The bank actually emerged from the disaster of the three-pronged takeover and break-up of a Dutch disaster zone (ABN Amro) looking better than it did when it went in, thanks to skilfully allowing the hubris-fuelled Sir Fred Goodwin to do all the hard work while it waltzed off with all the good bits. Some of which were later (part) sold at a healthy profit.
Incredibly this is a bank that even had the rambunctious members of the last Treasury Select Committee purring like well-fed moggies. That was accomplished by playing the ever so 'umble Uriah Heep card, showing a bit of humility (yes, you British banks, it is possible) and preaching the MPs' "narrow banking is the way forward" mantra back to them.
In short, while its rivals were filling their boots with taxpayer-funded bonuses, and cocking snooks at their rescuers, the boys from Banco looked good.

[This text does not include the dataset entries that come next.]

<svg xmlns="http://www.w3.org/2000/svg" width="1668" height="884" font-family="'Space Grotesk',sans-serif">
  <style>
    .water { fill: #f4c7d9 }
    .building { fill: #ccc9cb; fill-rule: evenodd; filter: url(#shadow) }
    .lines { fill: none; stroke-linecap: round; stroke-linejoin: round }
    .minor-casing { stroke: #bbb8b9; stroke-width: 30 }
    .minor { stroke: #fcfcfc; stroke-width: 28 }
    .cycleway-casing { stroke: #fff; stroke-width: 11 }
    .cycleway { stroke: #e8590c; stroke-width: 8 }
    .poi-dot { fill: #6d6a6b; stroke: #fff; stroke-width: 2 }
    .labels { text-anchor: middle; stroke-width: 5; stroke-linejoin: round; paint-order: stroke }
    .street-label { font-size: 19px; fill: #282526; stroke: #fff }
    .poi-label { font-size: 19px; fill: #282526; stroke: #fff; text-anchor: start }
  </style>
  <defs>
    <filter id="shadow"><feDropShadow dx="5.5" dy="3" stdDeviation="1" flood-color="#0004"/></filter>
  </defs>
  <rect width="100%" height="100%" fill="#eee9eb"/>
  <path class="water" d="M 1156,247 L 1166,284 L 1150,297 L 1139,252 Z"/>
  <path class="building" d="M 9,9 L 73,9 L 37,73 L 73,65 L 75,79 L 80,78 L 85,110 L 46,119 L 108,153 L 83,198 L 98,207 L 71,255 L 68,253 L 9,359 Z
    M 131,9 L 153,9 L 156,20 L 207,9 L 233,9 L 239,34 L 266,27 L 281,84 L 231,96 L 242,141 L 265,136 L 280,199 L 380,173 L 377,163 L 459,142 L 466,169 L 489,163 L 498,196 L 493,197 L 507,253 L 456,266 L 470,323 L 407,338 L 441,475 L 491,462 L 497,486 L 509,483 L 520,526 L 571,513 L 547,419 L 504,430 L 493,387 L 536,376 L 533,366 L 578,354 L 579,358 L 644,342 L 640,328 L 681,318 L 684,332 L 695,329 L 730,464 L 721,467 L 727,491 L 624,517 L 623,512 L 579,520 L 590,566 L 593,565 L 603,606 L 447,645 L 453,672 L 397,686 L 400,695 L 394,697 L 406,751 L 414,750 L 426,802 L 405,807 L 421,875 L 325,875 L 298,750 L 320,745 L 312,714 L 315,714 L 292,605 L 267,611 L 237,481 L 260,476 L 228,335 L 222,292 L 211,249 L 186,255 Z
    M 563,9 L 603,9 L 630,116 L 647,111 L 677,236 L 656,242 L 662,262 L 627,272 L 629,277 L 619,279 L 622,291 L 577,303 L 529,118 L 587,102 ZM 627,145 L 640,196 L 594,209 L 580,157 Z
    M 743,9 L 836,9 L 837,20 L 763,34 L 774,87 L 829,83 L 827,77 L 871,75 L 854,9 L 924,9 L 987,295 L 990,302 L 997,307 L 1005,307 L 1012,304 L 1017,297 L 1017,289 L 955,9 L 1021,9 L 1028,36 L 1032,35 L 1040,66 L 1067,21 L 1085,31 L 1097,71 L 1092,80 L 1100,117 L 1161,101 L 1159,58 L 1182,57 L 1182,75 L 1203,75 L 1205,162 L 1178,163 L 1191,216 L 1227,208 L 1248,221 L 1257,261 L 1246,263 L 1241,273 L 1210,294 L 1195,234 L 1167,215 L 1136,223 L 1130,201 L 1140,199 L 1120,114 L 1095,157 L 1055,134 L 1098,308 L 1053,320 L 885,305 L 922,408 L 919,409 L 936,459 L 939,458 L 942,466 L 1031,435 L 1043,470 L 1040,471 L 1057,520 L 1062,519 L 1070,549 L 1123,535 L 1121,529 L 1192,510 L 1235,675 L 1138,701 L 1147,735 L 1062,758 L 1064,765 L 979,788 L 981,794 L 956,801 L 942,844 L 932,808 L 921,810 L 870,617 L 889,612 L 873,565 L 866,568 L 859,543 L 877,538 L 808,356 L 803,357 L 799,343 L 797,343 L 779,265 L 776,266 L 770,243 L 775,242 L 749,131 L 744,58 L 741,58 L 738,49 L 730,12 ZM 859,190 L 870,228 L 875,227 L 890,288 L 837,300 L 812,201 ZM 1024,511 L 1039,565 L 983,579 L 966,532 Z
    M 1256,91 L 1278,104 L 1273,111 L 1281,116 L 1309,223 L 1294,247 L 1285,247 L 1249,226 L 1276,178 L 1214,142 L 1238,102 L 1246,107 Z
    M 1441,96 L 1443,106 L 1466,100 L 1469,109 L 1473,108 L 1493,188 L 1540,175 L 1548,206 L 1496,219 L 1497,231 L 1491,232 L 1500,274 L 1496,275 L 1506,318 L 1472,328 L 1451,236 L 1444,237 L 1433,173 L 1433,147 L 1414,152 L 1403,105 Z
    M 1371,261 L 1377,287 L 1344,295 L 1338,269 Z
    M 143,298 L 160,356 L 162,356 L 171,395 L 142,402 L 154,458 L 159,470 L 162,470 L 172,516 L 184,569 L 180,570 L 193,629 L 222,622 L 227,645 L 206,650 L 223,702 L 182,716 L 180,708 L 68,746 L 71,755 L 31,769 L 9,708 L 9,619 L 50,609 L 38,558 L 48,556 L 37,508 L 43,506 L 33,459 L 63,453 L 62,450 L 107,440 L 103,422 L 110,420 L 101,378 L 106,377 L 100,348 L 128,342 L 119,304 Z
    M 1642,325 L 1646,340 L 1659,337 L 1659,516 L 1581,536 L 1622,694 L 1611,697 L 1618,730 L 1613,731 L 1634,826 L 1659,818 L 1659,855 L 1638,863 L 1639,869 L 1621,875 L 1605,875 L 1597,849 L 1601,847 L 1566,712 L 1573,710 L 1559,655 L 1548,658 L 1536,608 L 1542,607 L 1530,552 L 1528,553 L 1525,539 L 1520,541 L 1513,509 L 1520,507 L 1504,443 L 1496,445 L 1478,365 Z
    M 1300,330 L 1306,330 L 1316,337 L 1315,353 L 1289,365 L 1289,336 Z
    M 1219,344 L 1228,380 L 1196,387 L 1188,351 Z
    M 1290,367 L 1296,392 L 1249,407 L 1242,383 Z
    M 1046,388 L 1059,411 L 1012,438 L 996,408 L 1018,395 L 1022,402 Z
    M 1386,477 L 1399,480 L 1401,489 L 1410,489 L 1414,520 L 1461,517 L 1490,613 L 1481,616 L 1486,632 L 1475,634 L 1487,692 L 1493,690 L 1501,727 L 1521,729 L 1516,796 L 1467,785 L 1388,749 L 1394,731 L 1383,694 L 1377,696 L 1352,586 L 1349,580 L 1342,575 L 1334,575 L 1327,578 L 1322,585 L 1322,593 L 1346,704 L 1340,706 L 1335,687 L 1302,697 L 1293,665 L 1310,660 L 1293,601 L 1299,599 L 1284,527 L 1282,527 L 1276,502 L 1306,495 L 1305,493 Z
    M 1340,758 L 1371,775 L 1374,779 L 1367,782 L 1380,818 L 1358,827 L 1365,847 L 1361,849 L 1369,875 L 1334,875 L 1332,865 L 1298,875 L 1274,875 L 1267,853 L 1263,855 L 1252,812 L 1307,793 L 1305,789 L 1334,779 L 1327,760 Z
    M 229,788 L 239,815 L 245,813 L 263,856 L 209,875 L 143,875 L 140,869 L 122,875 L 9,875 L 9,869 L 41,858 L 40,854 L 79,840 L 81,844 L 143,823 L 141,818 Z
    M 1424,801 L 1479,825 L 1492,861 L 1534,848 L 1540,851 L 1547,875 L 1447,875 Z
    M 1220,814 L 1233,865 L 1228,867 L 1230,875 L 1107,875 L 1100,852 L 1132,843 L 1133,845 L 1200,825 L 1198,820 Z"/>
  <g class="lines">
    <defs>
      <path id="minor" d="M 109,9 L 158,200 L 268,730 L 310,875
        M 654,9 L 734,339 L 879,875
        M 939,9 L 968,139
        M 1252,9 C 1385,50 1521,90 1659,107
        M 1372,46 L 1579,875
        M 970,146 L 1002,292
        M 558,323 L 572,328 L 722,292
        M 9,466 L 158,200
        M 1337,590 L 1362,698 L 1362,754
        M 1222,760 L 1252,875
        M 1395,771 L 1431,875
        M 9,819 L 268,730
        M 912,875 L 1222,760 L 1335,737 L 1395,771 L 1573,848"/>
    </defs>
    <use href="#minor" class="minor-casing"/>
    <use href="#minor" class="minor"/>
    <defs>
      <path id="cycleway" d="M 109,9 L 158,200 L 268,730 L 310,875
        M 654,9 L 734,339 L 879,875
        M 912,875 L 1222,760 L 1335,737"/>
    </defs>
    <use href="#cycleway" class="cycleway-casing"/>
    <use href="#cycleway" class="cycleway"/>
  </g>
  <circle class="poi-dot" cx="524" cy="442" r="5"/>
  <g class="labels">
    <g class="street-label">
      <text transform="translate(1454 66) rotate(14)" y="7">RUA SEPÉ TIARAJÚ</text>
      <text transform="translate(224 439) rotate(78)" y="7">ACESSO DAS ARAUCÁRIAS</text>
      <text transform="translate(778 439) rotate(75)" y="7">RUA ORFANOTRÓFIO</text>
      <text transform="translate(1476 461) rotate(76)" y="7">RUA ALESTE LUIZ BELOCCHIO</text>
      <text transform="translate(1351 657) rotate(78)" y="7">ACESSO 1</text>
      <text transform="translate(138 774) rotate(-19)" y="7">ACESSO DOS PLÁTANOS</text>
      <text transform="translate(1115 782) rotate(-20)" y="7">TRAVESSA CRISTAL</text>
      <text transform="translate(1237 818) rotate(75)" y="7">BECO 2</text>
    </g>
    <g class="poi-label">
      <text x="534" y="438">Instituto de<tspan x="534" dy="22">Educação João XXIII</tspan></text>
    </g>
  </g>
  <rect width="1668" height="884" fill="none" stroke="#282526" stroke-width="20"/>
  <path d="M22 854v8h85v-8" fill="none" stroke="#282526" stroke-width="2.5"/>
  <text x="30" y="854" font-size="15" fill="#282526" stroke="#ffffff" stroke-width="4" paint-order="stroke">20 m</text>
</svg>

A bit too good, if truth be told, and if it looks too good to be true in banking, well...
Was yesterday's profit warning the first sign of reality biting, then? For a long time there has been a small but determined band of Santander sceptics in the City, people who doubt its apparent ability to walk on water.
Take Joseph Dickerson of Execution Noble, for example. He took issue with the Bank of Spain's assertion that Santander and BBVA were "the strongest [banks] in Europe", suggesting they needed £9bn back in June. He highlighted the small matter of sharply rising unemployment, deflationary pressures and a property bust. That's one example, but there have been others. These people looked at Santander's supernova-like numbers and wondered how the bank appeared able to defy gravity. After all, even the mighty HSBC hasn't escaped the events of the last few years unscathed.
There have been some ugly, ugly things happening in Banco's home market. Santander might be a global bank, but surely it can't entirely escape the crisis in its back yard. Can it?
Well, no. Yesterday the bank called a halt to acquisitions, provisionally scheduled a partial float of its UK arm for next year, and admitted that 2010 profits would not meet its forecasts.
The latter was not least because Santander had to take a rather bigger-than-expected charge for bad Spanish assets under the Bank of Spain's accounting rules. The Banco boys caught short by the Spanish practices of the regulator? Surely not.
What is clear about Santander now is that the takeover spree that turned it into a global bank is well and truly over. If there are deals to be done over the next couple of years they are likely to be disposals, or partial disposals like the flotation of the UK arm next year. The MPs on that committee might like to think carefully in future about putting too much credence in the honeyed words of bankers who set out to tell you want you want to hear.
Is the profit warning a bump in the road, or something more serious? Hard to say right now. But the old market mantra is that one such warning is usually followed, sooner or later, by another. And then another. Trouble comes in threes. Don't fear though, Santander's a really, really big bank. Too big in fact to... but we won't go there.